>>

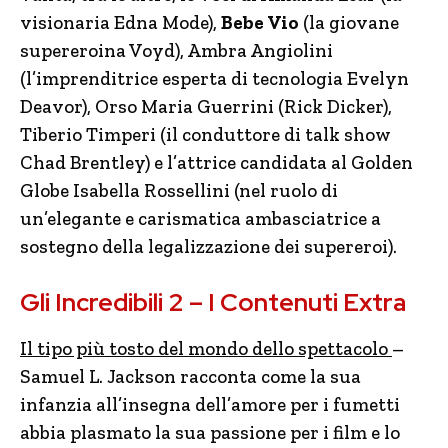
visionaria Edna Mode),
Bebe Vio
(la giovane
supereroina Voyd), Ambra Angiolini
(l’imprenditrice esperta di tecnologia Evelyn
Deavor), Orso Maria Guerrini (Rick Dicker),
Tiberio Timperi (il conduttore di talk show
Chad Brentley) e l’attrice candidata al Golden
Globe Isabella Rossellini (nel ruolo di
un’elegante e carismatica ambasciatrice a
sostegno della legalizzazione dei supereroi).
Gli Incredibili 2 – I Contenuti Extra
Il tipo più tosto del mondo dello spettacolo
–
Samuel L. Jackson racconta come la sua
infanzia all’insegna dell’amore per i fumetti
abbia plasmato la sua passione per i film e lo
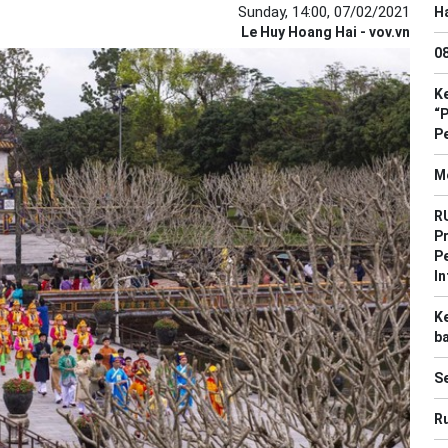
Sunday, 14:00, 07/02/2021
Ha
Le Huy Hoang Hai - vov.vn
0
Ke
“
P
M
R
Pr
P
In
K
b
Se
Ru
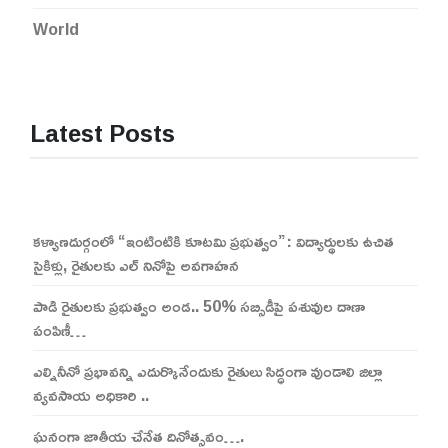
World
Latest Posts
కళ్యాణదుర్గంలో “ఇంటింటికి కూటమి ప్రభుత్వం”: విద్యార్థులకు ఉచిత
సైకిళ్లు, రైతులకు ఎల్ నినోపై అవగాహన
పాడి రైతులకు ప్రభుత్వం అండ.. 50% సబ్సిడీపై పశువుల దాణా
పంపిణీ…
ఎల్నినీనో ప్రభావన్ని ఎదుర్కొనేందుకు రైతులు సిద్ధంగా వుండాలి జిల్లా
వ్యవసాయ అధికారి ..
ఘనంగా జాతీయ చేనేత దినోత్సవం….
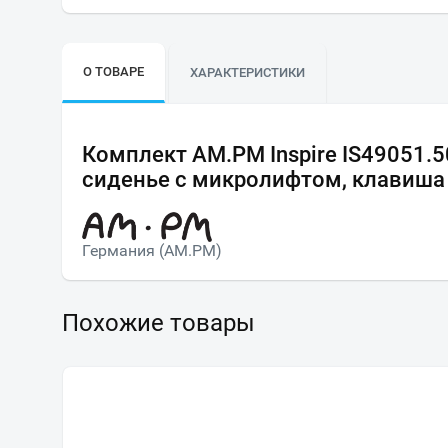
О ТОВАРЕ
ХАРАКТЕРИСТИКИ
Комплект AM.PM Inspire IS49051.5
сиденье с микролифтом, клавиша 
Германия (AM.PM)
Похожие товары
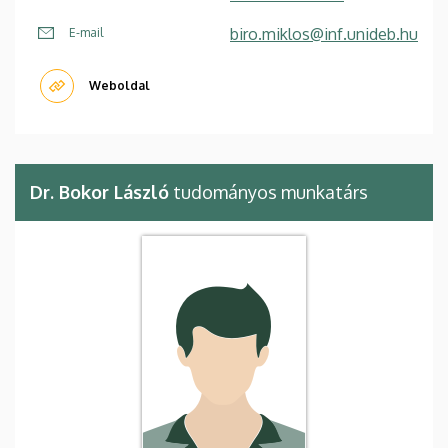
biro.miklos@inf.unideb.hu
E-mail
Weboldal
Dr. Bokor László
tudományos munkatárs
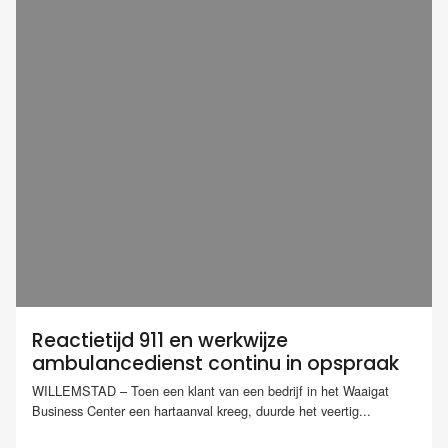
Reactietijd 911 en werkwijze
ambulancedienst continu in opspraak
WILLEMSTAD – Toen een klant van een bedrijf in het Waaigat
Business Center een hartaanval kreeg, duurde het veertig...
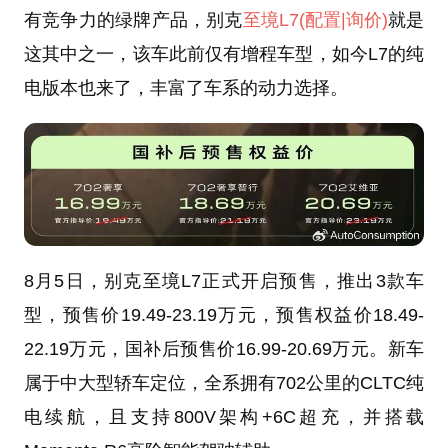
有竞争力的绿牌产品，别克
至境L7
(配置
|询价)
就是
这其中之一，该车此前仅有增程车型，如今L7的纯
电版本也来了，丰富了车系的动力选择。
8月5日，别克至境L7正式开启预售，推出3款车
型，预售价19.49-23.19万元，预售权益价18.49-
22.19万元，国补后预售价16.99-20.69万元。新车
属于中大型轿车定位，全系拥有702公里的CLTC纯
电续航，且支持800V架构+6C超充，并搭载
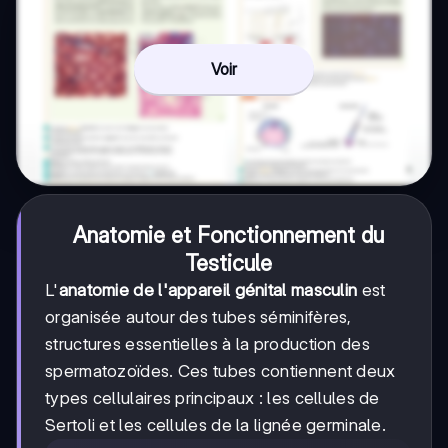
Voir
Anatomie et Fonctionnement du
Testicule
L'
anatomie de l'appareil génital masculin
est
organisée autour des tubes séminifères,
structures essentielles à la production des
spermatozoïdes. Ces tubes contiennent deux
types cellulaires principaux : les cellules de
Sertoli et les cellules de la lignée germinale.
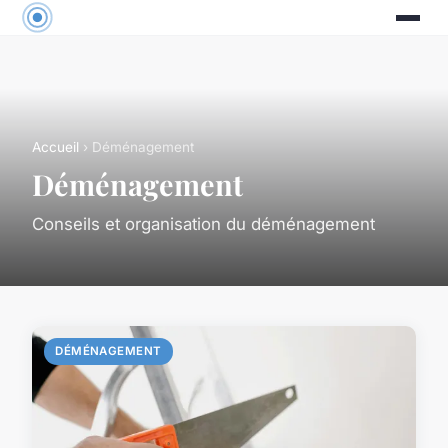
Accueil
› Déménagement
Déménagement
Conseils et organisation du déménagement
DÉMÉNAGEMENT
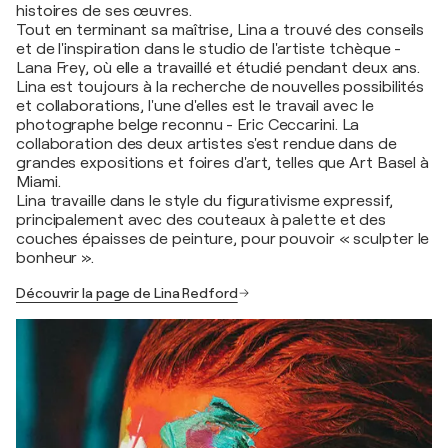
histoires de ses œuvres.
Tout en terminant sa maîtrise, Lina a trouvé des conseils
et de l'inspiration dans le studio de l'artiste tchèque -
Lana Frey, où elle a travaillé et étudié pendant deux ans.
Lina est toujours à la recherche de nouvelles possibilités
et collaborations, l'une d'elles est le travail avec le
photographe belge reconnu - Eric Ceccarini. La
collaboration des deux artistes s'est rendue dans de
grandes expositions et foires d'art, telles que Art Basel à
Miami.
Lina travaille dans le style du figurativisme expressif,
principalement avec des couteaux à palette et des
couches épaisses de peinture, pour pouvoir « sculpter le
bonheur ».
Découvrir la page de Lina Redford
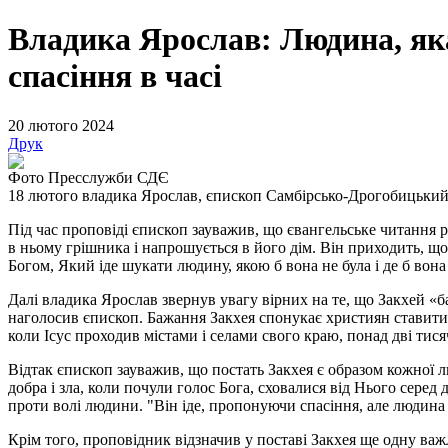
Владика Ярослав: Людина, яка
спасіння в часі
20 лютого 2024
Друк
Фото Пресслужби СДЄ
18 лютого владика Ярослав, єпископ Самбірсько-Дрогобицький,
Під час проповіді єпископ зауважив, що євангельське читання р
в ньому грішника і напрошується в його дім. Він приходить, щоб
Богом, Який іде шукати людину, якою б вона не була і де б вона н
Далі владика Ярослав звернув увагу вірних на те, що Закхей «ба
наголосив єпископ. Бажання Закхея спонукає християн ставити 
коли Ісус проходив містами і селами свого краю, понад дві тисяч
Відтак єпископ зауважив, що постать Закхея є образом кожної лю
добра і зла, коли почули голос Бога, сховалися від Нього серед
проти волі людини. "Він іде, пропонуючи спасіння, але людина 
Крім того, проповідник відзначив у поставі Закхея ще одну важ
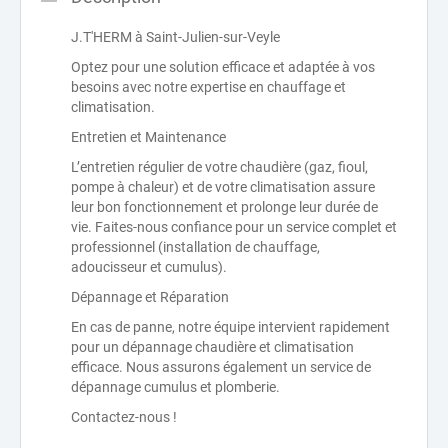
J.T'HERM à Saint-Julien-sur-Veyle
Optez pour une solution efficace et adaptée à vos
besoins avec notre expertise en chauffage et
climatisation.
Entretien et Maintenance
L’entretien régulier de votre chaudière (gaz, fioul,
pompe à chaleur) et de votre climatisation assure
leur bon fonctionnement et prolonge leur durée de
vie. Faites-nous confiance pour un service complet et
professionnel (installation de chauffage,
adoucisseur et cumulus).
Dépannage et Réparation
En cas de panne, notre équipe intervient rapidement
pour un dépannage chaudière et climatisation
efficace. Nous assurons également un service de
dépannage cumulus et plomberie.
Contactez-nous !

<<

BRIEF
List each line of the data that contains the word "cumulus", copying every such line in full.

ANSWER FOR THE TASK
adoucisseur et cumulus).
dépannage cumulus et plomberie.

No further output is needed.